— Map, твое лицо… Ты поранился…
Он фыркнул в ответ, бросив на нее уничтожающий взгляд. Они долго лежали молча и смотрели на темные тучи на небе. Глаза Мара сомкнулись. И тогда он ощутил в своей ладони твердую маленькую ладошку.
— Спасибо Map, — прошептал голос прямо ему в ухо. Он слишком устал, чтобы убрать руку. У него даже не было сил сказать что-то резкое и злобное или хотя бы отвернуться в молчаливом презрении. Он просто заснул, держа руку Ширы в своей, и это ей пришлось отодвинуться, потому что от Мара веяло холодом, и плечо ее заледенело.
Через пару минут она тоже спала, а пока лодка тихо скользила по воде, Сармик и Даниэль обработали ее раны.
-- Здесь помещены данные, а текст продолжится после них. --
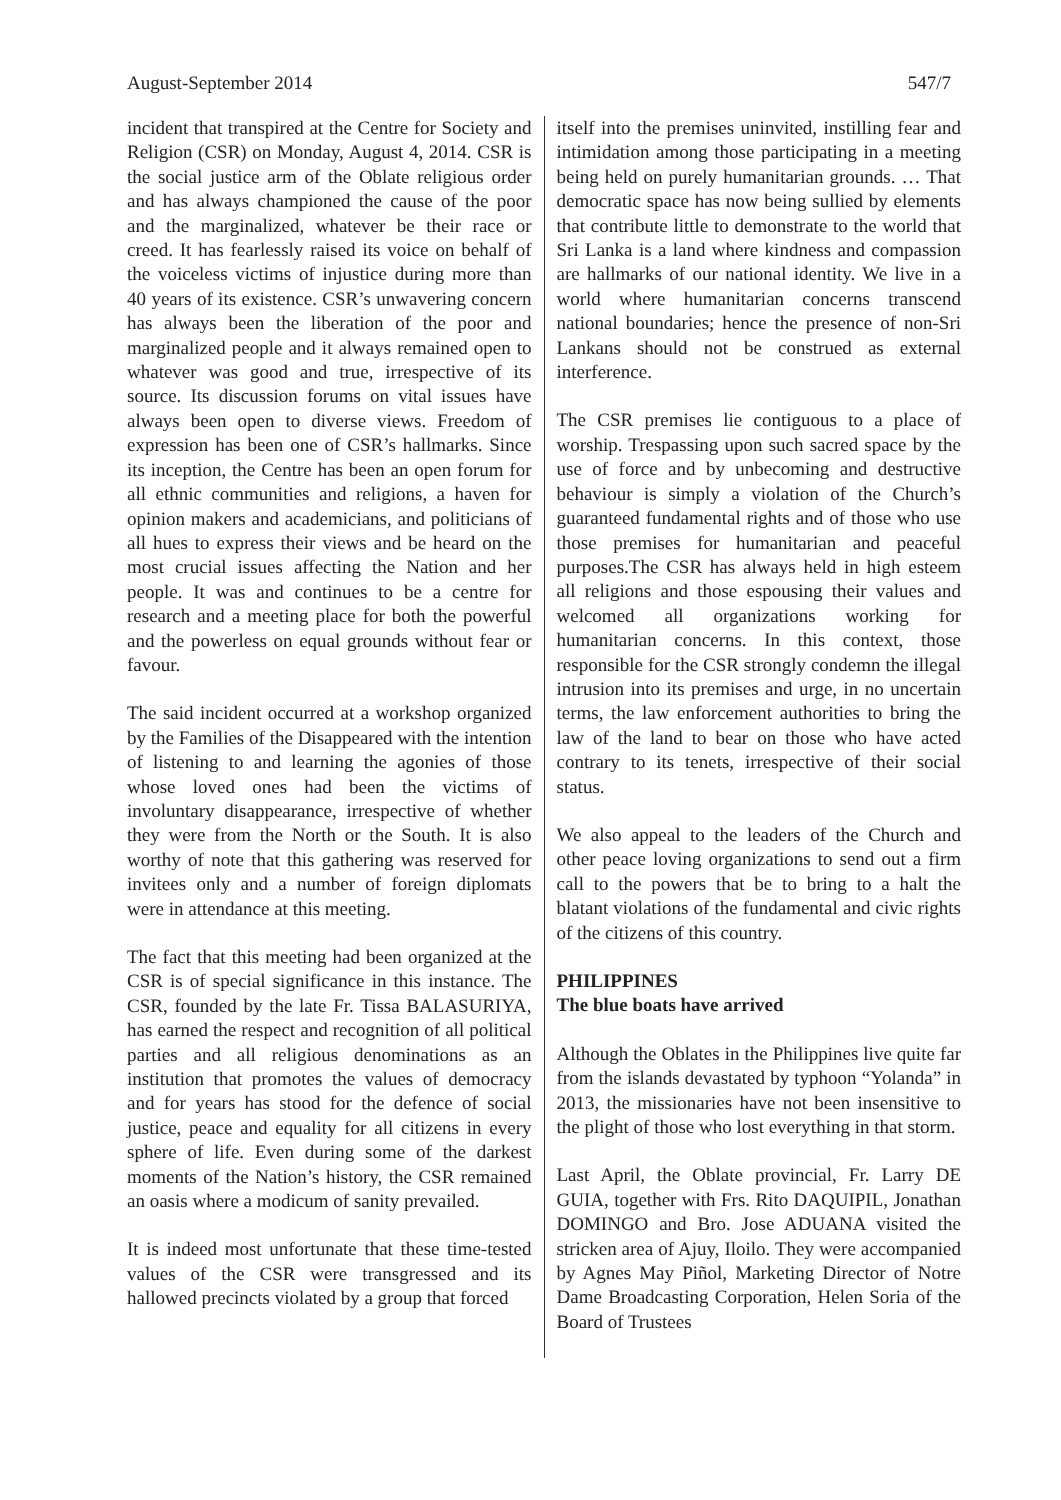August-September 2014 547/7
incident that transpired at the Centre for Society and Religion (CSR) on Monday, August 4, 2014. CSR is the social justice arm of the Oblate religious order and has always championed the cause of the poor and the marginalized, whatever be their race or creed. It has fearlessly raised its voice on behalf of the voiceless victims of injustice during more than 40 years of its existence. CSR’s unwavering concern has always been the liberation of the poor and marginalized people and it always remained open to whatever was good and true, irrespective of its source. Its discussion forums on vital issues have always been open to diverse views. Freedom of expression has been one of CSR’s hallmarks. Since its inception, the Centre has been an open forum for all ethnic communities and religions, a haven for opinion makers and academicians, and politicians of all hues to express their views and be heard on the most crucial issues affecting the Nation and her people. It was and continues to be a centre for research and a meeting place for both the powerful and the powerless on equal grounds without fear or favour.
The said incident occurred at a workshop organized by the Families of the Disappeared with the intention of listening to and learning the agonies of those whose loved ones had been the victims of involuntary disappearance, irrespective of whether they were from the North or the South. It is also worthy of note that this gathering was reserved for invitees only and a number of foreign diplomats were in attendance at this meeting.
The fact that this meeting had been organized at the CSR is of special significance in this instance. The CSR, founded by the late Fr. Tissa BALASURIYA, has earned the respect and recognition of all political parties and all religious denominations as an institution that promotes the values of democracy and for years has stood for the defence of social justice, peace and equality for all citizens in every sphere of life. Even during some of the darkest moments of the Nation’s history, the CSR remained an oasis where a modicum of sanity prevailed.
It is indeed most unfortunate that these time-tested values of the CSR were transgressed and its hallowed precincts violated by a group that forced
itself into the premises uninvited, instilling fear and intimidation among those participating in a meeting being held on purely humanitarian grounds. … That democratic space has now being sullied by elements that contribute little to demonstrate to the world that Sri Lanka is a land where kindness and compassion are hallmarks of our national identity. We live in a world where humanitarian concerns transcend national boundaries; hence the presence of non-Sri Lankans should not be construed as external interference.
The CSR premises lie contiguous to a place of worship. Trespassing upon such sacred space by the use of force and by unbecoming and destructive behaviour is simply a violation of the Church’s guaranteed fundamental rights and of those who use those premises for humanitarian and peaceful purposes.The CSR has always held in high esteem all religions and those espousing their values and welcomed all organizations working for humanitarian concerns. In this context, those responsible for the CSR strongly condemn the illegal intrusion into its premises and urge, in no uncertain terms, the law enforcement authorities to bring the law of the land to bear on those who have acted contrary to its tenets, irrespective of their social status.
We also appeal to the leaders of the Church and other peace loving organizations to send out a firm call to the powers that be to bring to a halt the blatant violations of the fundamental and civic rights of the citizens of this country.
PHILIPPINES
The blue boats have arrived
Although the Oblates in the Philippines live quite far from the islands devastated by typhoon “Yolanda” in 2013, the missionaries have not been insensitive to the plight of those who lost everything in that storm.
Last April, the Oblate provincial, Fr. Larry DE GUIA, together with Frs. Rito DAQUIPIL, Jonathan DOMINGO and Bro. Jose ADUANA visited the stricken area of Ajuy, Iloilo. They were accompanied by Agnes May Piñol, Marketing Director of Notre Dame Broadcasting Corporation, Helen Soria of the Board of Trustees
Сама Шира ничего не заметила. Она погрузилась в милосердный, глубокий сон, тяжелый, как смерть…
11
Шира почувствовала, что кто-то трясет ее за плечо. Она попыталась высвободиться; во сне она все еще была в глубинах горных пещер и не хотела больше никаких ужасных испытаний. Но рука была неумолима.
— Шира, просыпайся! Мы приплыли!
Даниэль? Замечательно, значит, влажный холод пещеры — это на самом деле моросящий дождь, а капли падают ей на лицо. Она устало открыла глаза. Шира по-прежнему видела все, как в тумане.
— Мы в Норе? — спросила она.
— Нет, мы в гавани Таран-гая, в бухте.
Пока она неуверенно поднималась на ноги, каждое движение причиняло ей боль, она ощущала, как сознание вновь возвращается к ней. Нет, гора еще не отпустила ее. Подобно приглушенному отчаянному крику в ней поднималось сознание того, что ей никогда не удастся освободиться от пережитого там, внизу, в безжалостных разоблачающих пещерах. Ее охватили скорбь и печаль, столь сильные, что она застонала. Все вокруг стало таким бессмысленным. И негде было искать утешение. Ни один человек не смог бы выдержать то, что пришлось пережить ей — узнать правду о своей душе. Человека следует оставлять в неведении о самом себе. Конечно, в ней было достаточно самоиронии, она была довольно самокритична. Но этого было мало. Шира никогда не думала, что у нее имелись какие-то иллюзии по поводу ее собственного я, но оказалось, что это не так.
Map сошел на каменистый берег. Шира перелезла через борт лодки и медленно пошла за ним. Она приняла решение, но все равно ей было нелегко заговорить с Маром.
Она нерешительно окликнула его. Он медленно и равнодушно повернулся.
— Map, у меня к тебе просьба…
Если он и удивился, то никак не показал этого. Ширу мучило его ледяное безразличие, особенно потому, что ее просьба многое значила для нее. За лодкой раздавались голоса остальных, они не могли ее услышать.
— Когда… когда я выполню мою задачу, Map, и уничтожу человеческого выродка, можешь ли ты… Можешь ли ты пообещать мне, что… убьешь меня? Когда все будет уже позади?
Наконец-то в его глазах появились хоть какие-то признаки жизни.
— Что ты имеешь в виду? — хрипло спросил он.
— Ты слышал о том, что духи когда-то сказали моему деду? Что тот, кто проделал этот путь, не захочет больше жить. Это правда! Я сделаю то, что от меня требуется. Но что мне делать потом? Нечего. Map, мне не останется ничего — только тягостная печаль и боль. И одиночество.
Она пристально, испытующе смотрела на него. Его желтые глаза сверкнули нехорошим огнем.
— Я долго пытался тебя убить, ты знаешь. Но мое оружие не слушается меня. Хотя Шама и просил, я не в состоянии убить тебя. Я вижу свет вокруг твоего лба, который никто из людей видеть не может.
— Я уверена, что этот свет исчезнет, когда я выполню свою миссию. Ради чего мне тогда жить? Я даже детей не могу иметь. Путь, который я проделала по пещерам, сделал меня бесплодной.
Он фыркнул.
— Я, любимый вассал Шамы, тоже не могу иметь детей. Но меня это не волнует! Бабьи глупости! А ты знаешь, что попадешь к Шаме, если умрешь таким образом?
— В черный сад Шамы… Да, знаю, и я хочу туда. Это будет мне карой за все дурное, что я совершила. Сделай это, Map, прошу тебя; безмолвно и тихо, чтобы я ничего не заметила! Я оставлю письмо моему деду, в котором напишу, что ты не виноват.
— Это меня не волнует.
Он долго смотрел на нее. Едва заметное подрагивание уголков его рта дало ей основание думать, что он улыбается. Но она не могла понять, что было в этой улыбке: презрение, триумф или ожидание.
Наконец, он зашевелился — слишком уж долго он стоял неподвижно.